Postmedia’s latest quarterly report shows that advertising in its traditional print publications has continued to decline – and the worst effects of COVID-19 are yet to come.
The reporting of the results was delayed, which was the result of Postmedia taking advantage of an Ontario Government measure allowing publicly traded companies an extra 45 days to file and release their financials. That said, the report does not cover the pandemic period of COVID-19, only the three-month period ended Feb. 29.
Revenue came to $134.2 million, compared to $145.7 million in Q2 2019, representing a 7.9% decrease. Revenue decline was primarily due to decreases in print advertising revenue (which went down by $9.9 million or 16.5%) and print circulation revenue (down $2 million or 4%). Digital revenue increased by $1.5 million, or 5.4%.
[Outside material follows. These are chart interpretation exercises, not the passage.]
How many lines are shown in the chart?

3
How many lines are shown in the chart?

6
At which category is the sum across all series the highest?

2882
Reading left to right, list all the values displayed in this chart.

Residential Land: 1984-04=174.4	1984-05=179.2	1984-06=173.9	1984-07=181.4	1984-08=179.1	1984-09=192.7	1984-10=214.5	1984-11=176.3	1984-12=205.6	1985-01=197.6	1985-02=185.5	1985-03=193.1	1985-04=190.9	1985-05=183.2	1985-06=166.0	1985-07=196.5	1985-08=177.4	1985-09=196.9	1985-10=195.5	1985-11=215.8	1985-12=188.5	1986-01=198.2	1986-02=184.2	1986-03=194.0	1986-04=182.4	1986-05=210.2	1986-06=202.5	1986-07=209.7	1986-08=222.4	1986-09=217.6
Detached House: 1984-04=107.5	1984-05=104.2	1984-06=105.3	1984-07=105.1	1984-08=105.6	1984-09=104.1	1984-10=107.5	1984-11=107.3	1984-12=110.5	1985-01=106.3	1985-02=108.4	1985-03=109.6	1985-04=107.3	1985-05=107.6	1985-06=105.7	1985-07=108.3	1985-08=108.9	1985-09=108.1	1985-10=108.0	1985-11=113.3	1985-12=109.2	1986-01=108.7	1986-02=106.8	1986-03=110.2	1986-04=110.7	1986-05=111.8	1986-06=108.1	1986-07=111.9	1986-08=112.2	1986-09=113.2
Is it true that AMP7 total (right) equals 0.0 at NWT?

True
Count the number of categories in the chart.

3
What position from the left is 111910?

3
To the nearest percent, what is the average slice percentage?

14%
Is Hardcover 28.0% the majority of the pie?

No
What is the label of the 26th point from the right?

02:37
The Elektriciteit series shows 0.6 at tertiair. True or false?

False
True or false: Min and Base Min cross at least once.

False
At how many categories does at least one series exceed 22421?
Net loss came to $12.8 million, compared to $5.1 million one year ago.
During the quarter, Postmedia realized a 7.3% reduction in operating costs, resulting in approximately $9 million in annual cost savings. Additionally, next quarter’s reports will reflect the company’s elimination of approximately 80 positions (30 permanent) and 15 community papers across Ontario and Manitoba, which it decided to shutter permanently as a result of lower revenue due to COVID-19-related shutdowns. The same day the company shuttered the titles, it implemented wage reductions of anywhere from 5% to 30% for employees making more than $60,000 per year.
For Q2, however, Postmedia has continued to see digital growth; online advertising grew by another 10%, keeping up with Postmedia’s streak of double-digit growth in the area.
CEO Andrew MacLeod said in the company statement that the economic disruption caused by COVID-19 “challenged our ability to foresee the long-term impact on our business.”
While the report did not cover the pandemic period, the company issued an update on its business operations as it relates to COVID-19. In addition to confirming that advertising has indeed decreased since the end of the last quarter, the company has applied for the Canada Emergency Wage Subsidy (CEWS) for the period of March 15 to April 11 for the amount of $7.3 million, and has also qualified for CEWS for the period from April 12 to June 6. The amount it anticipates from this period could total between $13 million to $15 million.